Solo (Antaranews Jateng) - Perhimpunan Insan Perunggasan Rakyat Indonesia (Pinsar) Jawa Tengah menyatakan larangan antibiotic growth promoters (AGP) pada peternakan ayam ras tidak terlalu berdampak pada volume produksi.

"Kalaupun berdampak pada penurunan produksi, persentasenya tidak sampai 1 persen," kata Ketua Pinsar Jateng Pardjuni di Solo, Rabu.

Ia mengatakan penurunan produksi ayam pada saat ini salah satunya karena pengurangan bibit pada momentum Lebaran.

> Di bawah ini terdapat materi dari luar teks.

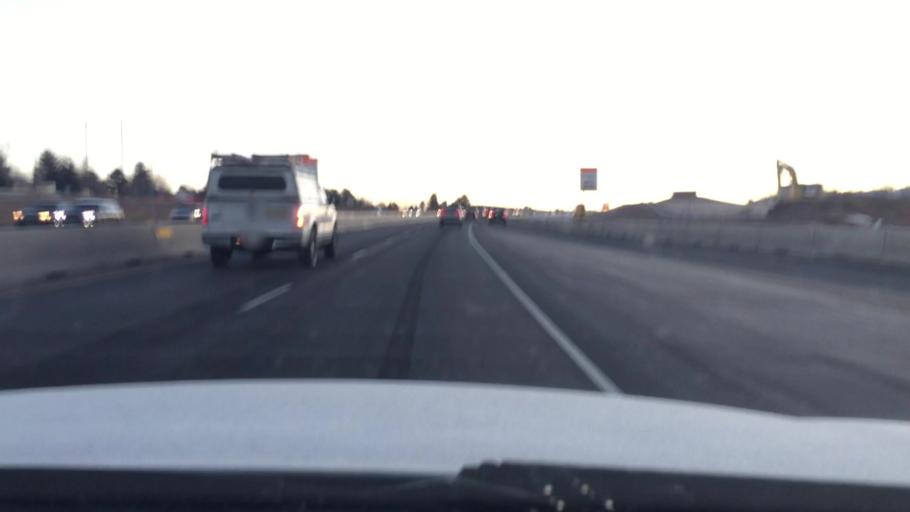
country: US
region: Colorado
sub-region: Douglas County
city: Highlands Ranch
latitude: 39.5651
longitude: -104.9833
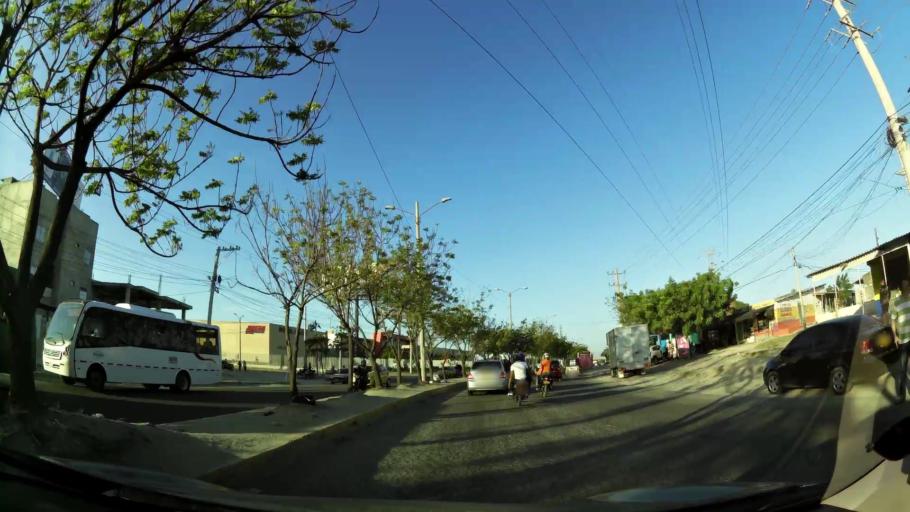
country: CO
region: Atlantico
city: Soledad
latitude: 10.9041
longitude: -74.8020
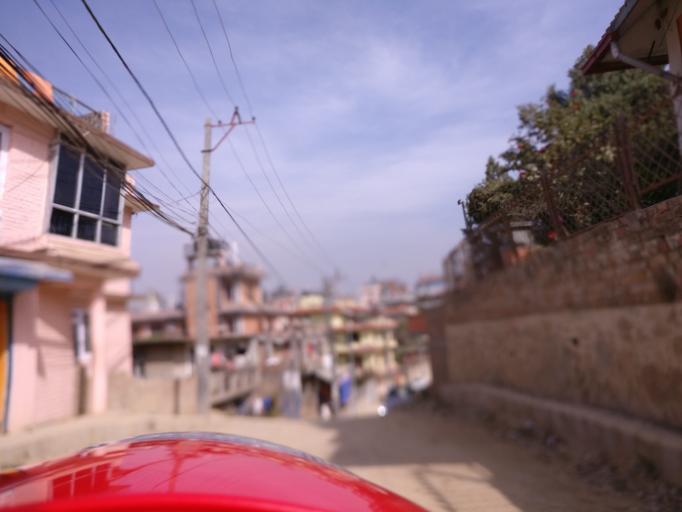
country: NP
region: Central Region
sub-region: Bagmati Zone
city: Patan
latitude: 27.6628
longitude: 85.3121
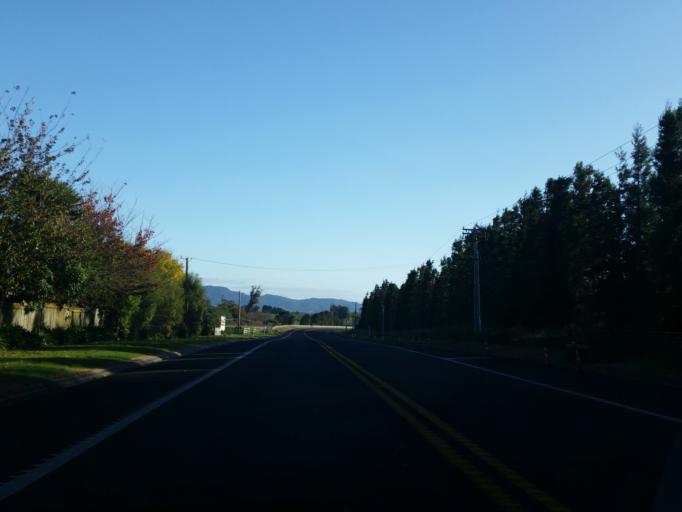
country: NZ
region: Bay of Plenty
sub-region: Western Bay of Plenty District
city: Katikati
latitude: -37.6234
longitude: 175.9534
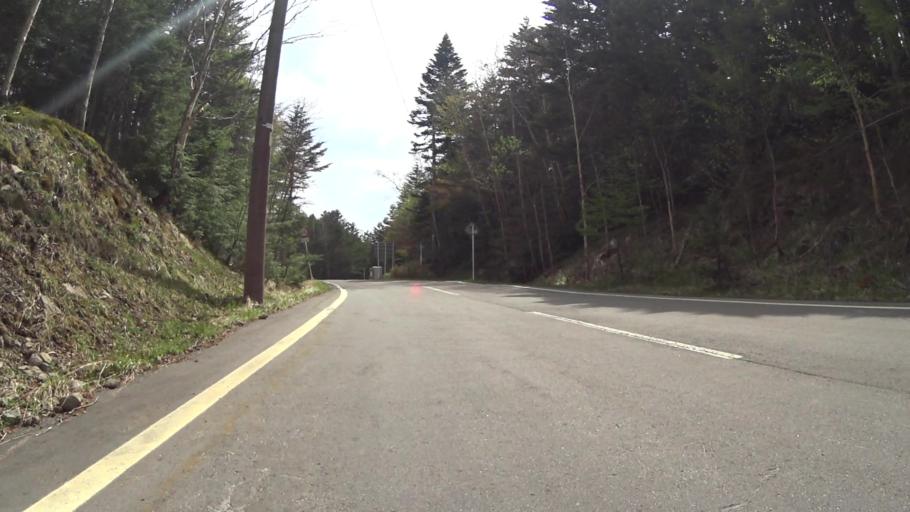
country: JP
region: Nagano
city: Saku
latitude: 36.0630
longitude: 138.3721
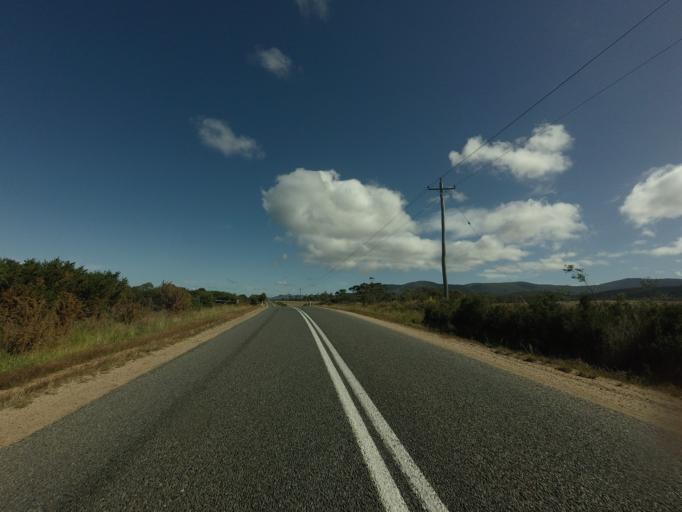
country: AU
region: Tasmania
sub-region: Break O'Day
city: St Helens
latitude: -41.7580
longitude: 148.2736
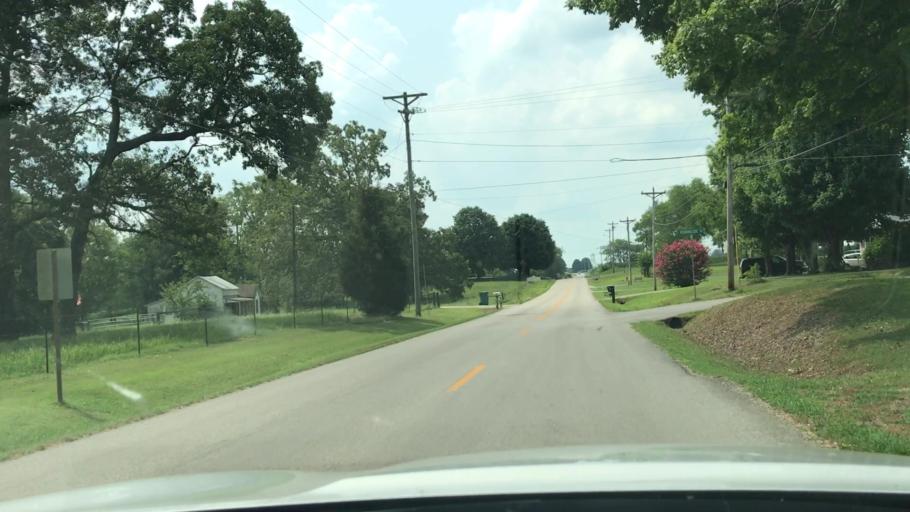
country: US
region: Kentucky
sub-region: Todd County
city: Elkton
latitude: 36.7999
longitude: -87.1488
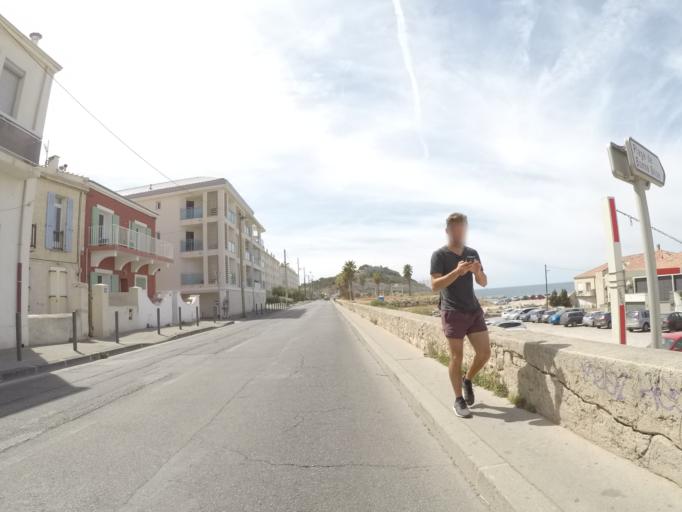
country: FR
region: Provence-Alpes-Cote d'Azur
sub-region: Departement des Bouches-du-Rhone
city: Marseille 08
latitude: 43.2354
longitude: 5.3608
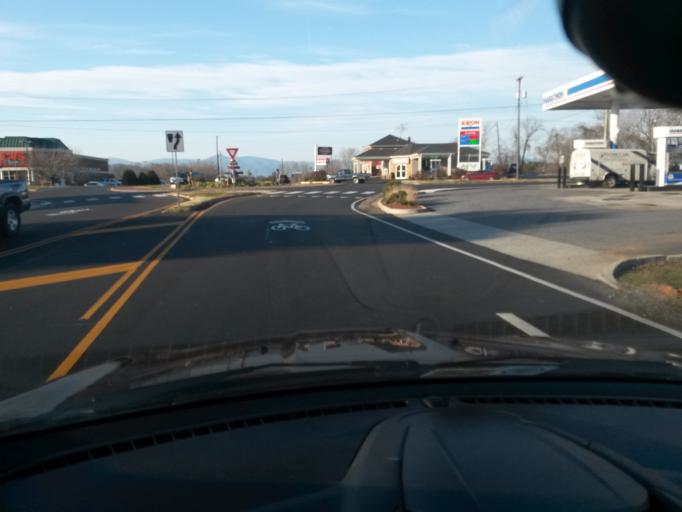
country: US
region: Virginia
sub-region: Amherst County
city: Amherst
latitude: 37.5877
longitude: -79.0495
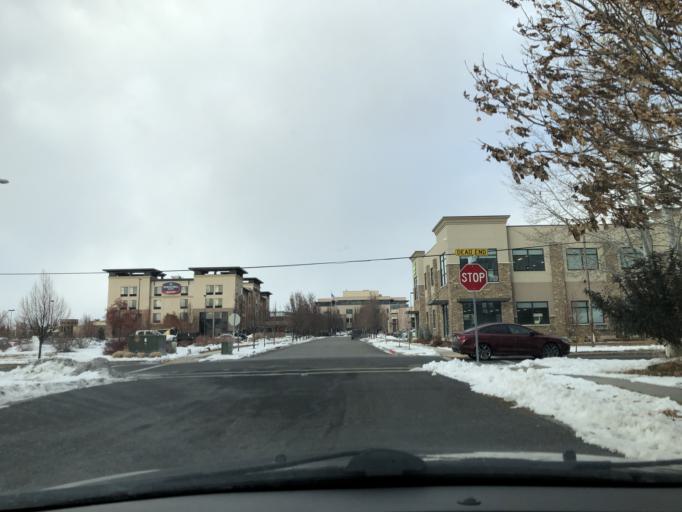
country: US
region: Utah
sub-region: Cache County
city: River Heights
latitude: 41.7190
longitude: -111.8334
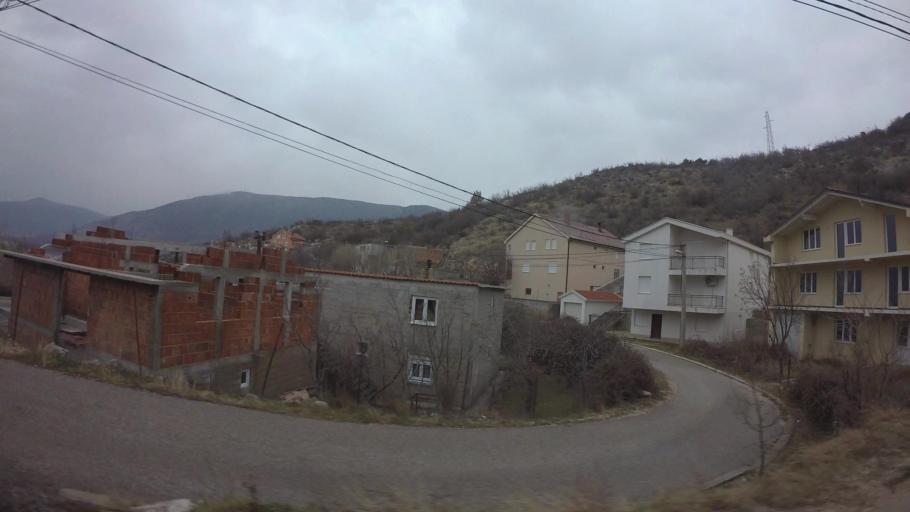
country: BA
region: Federation of Bosnia and Herzegovina
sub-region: Hercegovacko-Bosanski Kanton
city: Mostar
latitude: 43.3609
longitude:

Menurut dia, pada momentum Lebaran lalu para peternak cenderung mengurangi jumlah bibit untuk dibesarkan karena ingin fokus merayakan Lebaran terlebih dahulu.

Selain itu, dikatakannya, faktor lain yang berdampak pada penurunan produksi tersebut yaitu terjadinya cuaca ekstrem dan naiknya harga pakan.

"Memang untuk alasan utama dari penurunan produksi ini harus diketahui agar selanjutnya ada solusi yang tepat. Selain itu, tindakan preventif untuk para peternak juga ada," katanya.

Menurut dia, dengan solusi yang tepat maka suplai dan permintaan akan terjaga, untuk selanjutnya harga daging ayam bisa kembali normal.

Dia mengatakan jika pada saat normal harga ayam lepas kandang di level Rp18.000-Rp19.000/kg, saat ini naik menjadi Rp22.000-Rp23.000/kg.

Sebelumnya, terkait dengan larangan penggunaan AGP, Direktur Kesehatan Hewan Ditjen Peternakan dan Kesehatan Hewan Fadjar Sumping Tjatur Rasa mengatakan aturan tersebut mulai diberlakukan pada awal tahun 2018. Larangan tersebut diatur dalam Peraturan Menteri Pertanian (Permentan)?Nomor 14/2017 tentang Klasifikasi Obat Hewan.?

Menurut dia, tujuan pelarangan penggunaan AGP adalah untuk mencegah terjadinya residu obat pada ternak. Selain itu, dikatakannya, juga mencegah gangguan kesehatan?manusia yang mengonsumsi?produk ternak karena sulit didegradasi dari tubuh hewan target.

"Selain itu juga menyebabkan efek hipersensitif, karsinogenik, mutagenik, dan teratogenik pada hewan atau manusia," katanya.